Verdict at a Glance
Handy does what it promises: free, open-source, fully offline dictation on Mac, Windows, and Linux with no account and no caps. The trade-offs are just as plain. There is no mobile app, no AI cleanup, a 2 to 5 second wait after you stop speaking, and the quirks that come with a young open-source project.
Closest alternative to compare: Spokenly is also free with the same local Parakeet and Whisper models, and adds cloud options, custom AI prompts, an iOS keyboard, file transcription, and an MCP server for AI coding agents. Handy keeps the edge on Linux support and source availability.
What works
- Completely free, MIT-licensed, no account, no word caps
- Fully offline: audio never leaves the device
- Runs on macOS, Windows, and Linux (rare in this category)
- Lightweight Tauri build (the Windows installer is 12.6 MB)
What does not
- No iOS or Android app
- No AI cleanup, tone matching, or formatting: output is raw verbatim text
- No real-time streaming: text appears 2 to 5 seconds after you stop speaking
- First words of a transcription occasionally get clipped
What Is Handy

Handy is a free, open-source speech-to-text (STT) app built by developer CJ Pais, who started the project after a finger injury made typing painful. Handy dictation works the same way everywhere: you hold a hotkey, speak, release, and the transcribed text is pasted into whatever text field has focus. Everything runs locally.

**Your tasks**
(1) Repeat the passage of the Handy review from "Verdict at a" up to and including "young open-source project.".
(2) According to the Handy review, how large is the Windows installer?
(3) Take the Handy review further, beginning right after its final sentence.

(Saved entries)
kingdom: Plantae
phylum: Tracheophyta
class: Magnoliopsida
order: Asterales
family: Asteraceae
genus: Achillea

**Answers for each item**
(1)
Verdict at a Glance
Handy does what it promises: free, open-source, fully offline dictation on Mac, Windows, and Linux with no account and no caps. The trade-offs are just as plain. There is no mobile app, no AI cleanup, a 2 to 5 second wait after you stop speaking, and the quirks that come with a young open-source project.

(2) 12.6 MB

(3)
The project lives at handy.computer with source on GitHub, where it has passed 23,000 stars under an MIT license. Releases ship frequently (version 0.8.3 landed in late April 2026), with multiple community contributors per release.
Technically, Handy is a Tauri app: a Rust backend with a React frontend. That keeps it far leaner than Electron-based dictation tools. The Windows installer is 12.6 MB.
Pricing: Free and Open Source
There is nothing to buy. Handy has no paid tier, no subscription, no word limits, and no account system. Development is funded through GitHub Sponsors and direct donations. The version-zero numbering is a candid admission that the app is still being built.
That puts Handy in a small club of genuinely free, open source dictation tools, alongside Spokenly's free local tier and built-in OS dictation. Every other major app in the category (Wispr Flow, Aqua Voice, Superwhisper Pro tiers) meters words or features behind a subscription.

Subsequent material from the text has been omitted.